If a word appears with probability $0.05$, how many words are needed so that it appears with probability $0.99$?

Question

Probability of a specific word appearing in a language is $0.05$. How many words must there be in a text, so that the word appears at least once with a probability of $0.99$?

My understanding is that the random variable $X$ which gives the number of the word's appearances has binomial distribution $B(n, 0.05)$ and I am supposed to find $n$.

Probability mass function is therefore:

$$f(x) = \binom{n}1\cdot0.05\cdot0.95^{n-1}$$

For the word to appear once we have to solve this equation for $n$: $$0.99 = n\cdot0.05\cdot0.95^{n-1}$$ Am I on the right track here? Thanks.

Answer 1

We are looking for $P(n \geq 1) = 1 - P(n = 0)$. But the probability of every word not being the specific word we are looking for is given by:

$$P(n=0)=0.95^{n} = 0.01$$

Solving this for $n$, we have:

$$n\ln(0.95)=\ln(0.01) \implies n=\frac{\ln(0.01)}{\ln(0.95)}\approx 89.78$$

But we want the minimal integer $n$ such that the probability is at least 0.99, so we take the ceiling, $\lceil 89.79 \rceil = 90$.

Answer 2

It’s simpler than that. Suppose that you have $n$ words; the probability that the specified word does not appear is $0.95^n$, and you want to make $n$ large enough to ensure that this is at most ... what?

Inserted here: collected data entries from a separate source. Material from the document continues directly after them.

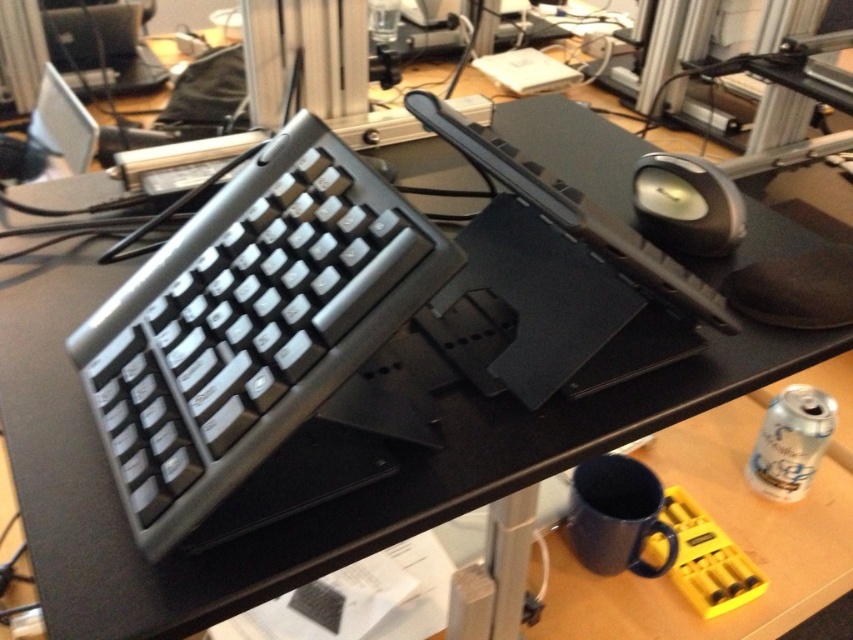
You are setting up a new desk and have a silver metallic keyboard at left and a black rubber mouse at upper right. Which object is positioned closer to you?

The silver metallic keyboard at left is closer to the viewer than the black rubber mouse at upper right.

You are a photographer setting up a shot of the workspace. You need to focus on two points on the desk marked as point (314, 115) and point (665, 243). Which point should you focus on first if you want to start with the one closer to the camera?

Point (314, 115) is closer to the camera than point (665, 243), so you should focus on point (314, 115) first.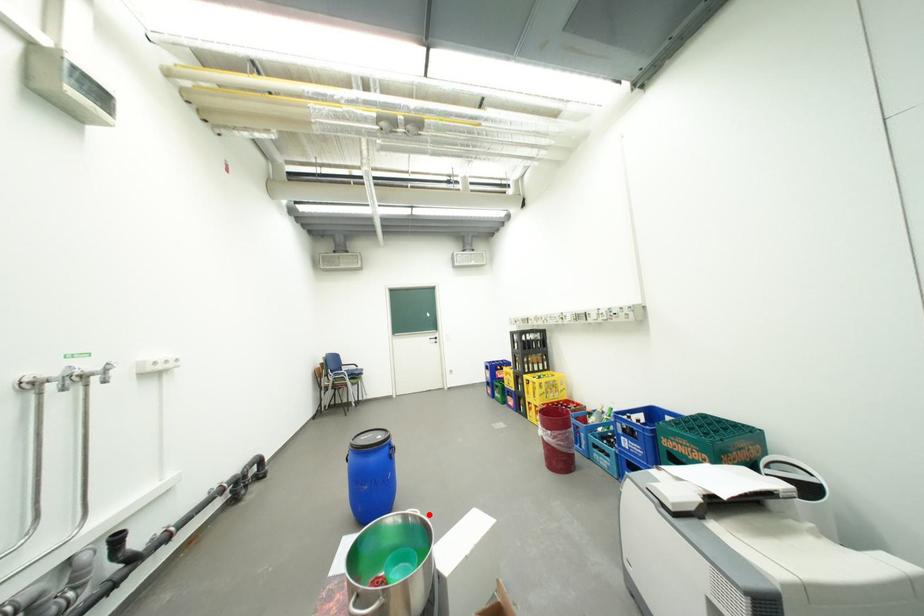
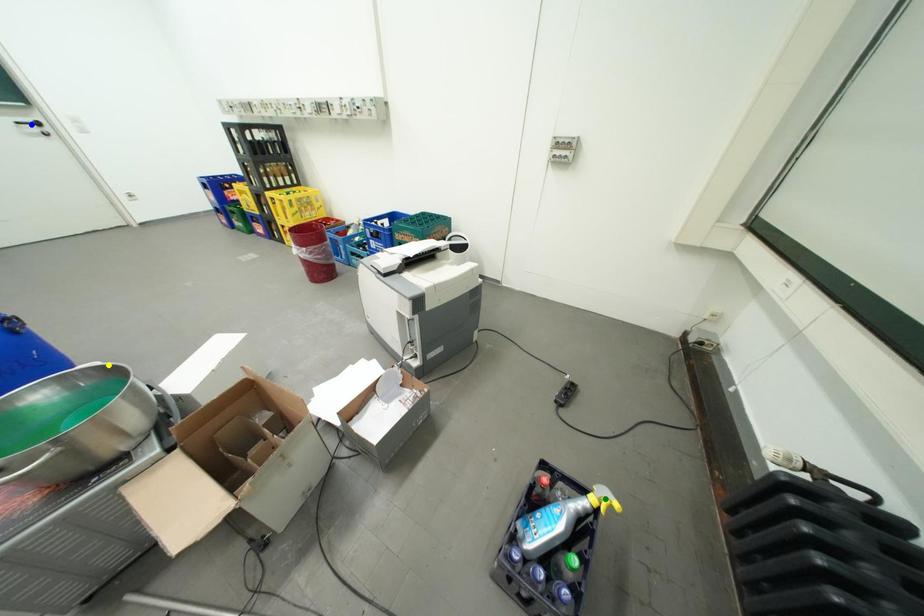
Question: I am providing you with two images of the same scene from different viewpoints. A red point is marked on the first image. You are given multiple points on the second image. In image 2, which mark is for the same physical point as the one in image 1?

Choices:
 (A) green point
 (B) yellow point
 (C) blue point

Answer: (B)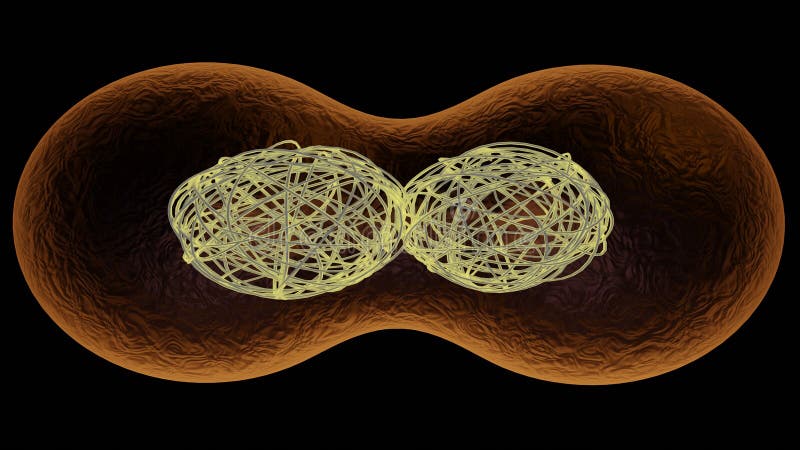
This screenshot has width=800, height=450. In order to click on plant in this screenshot , I will do `click(660, 327)`.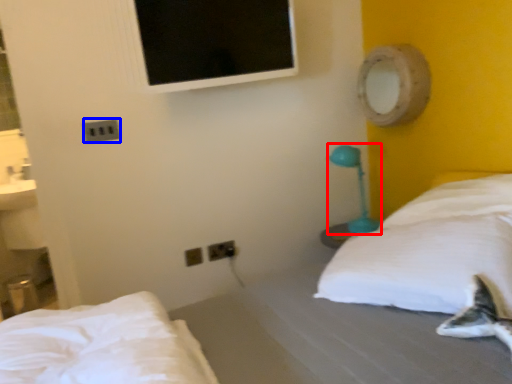
Question: Which of the following is the closest to the observer, table lamp (highlighted by a red box) or electric outlet (highlighted by a blue box)?

Choices:
 (A) table lamp
 (B) electric outlet

Answer: (B)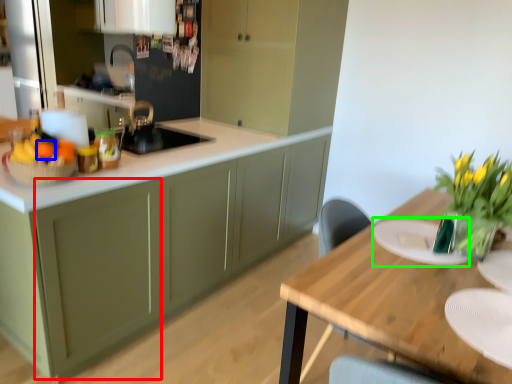
Question: Which is nearer to the cabinetry (highlighted by a red box)? tangerine (highlighted by a blue box) or plate (highlighted by a green box).

Choices:
 (A) tangerine
 (B) plate

Answer: (A)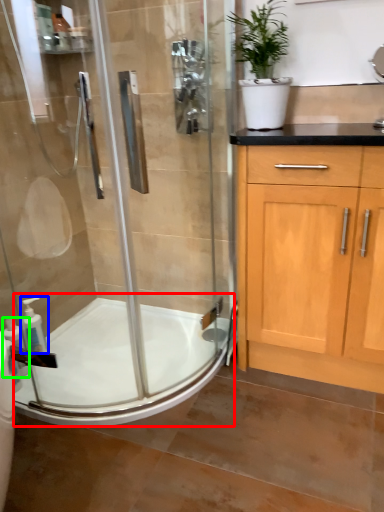
Question: Based on their relative distances, which object is farther from bath (highlighted by a red box)? Choose from soap dispenser (highlighted by a blue box) and soap dispenser (highlighted by a green box).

Remember, you’re not interested in the probability that it appears exactly once: you want the probability that it appears at least once.

Answer 3

You're on the right track but you actually want to sum over the values. $$ P(W)=\sum_{m=1}^{n}{n\choose m}p^m(1-p)^{n-m}. $$ Can you see the next trick to use?

$$P(\overline{W})=1-P(W)=1-{n\choose 0}p^0(1-p)^{n-0}.$$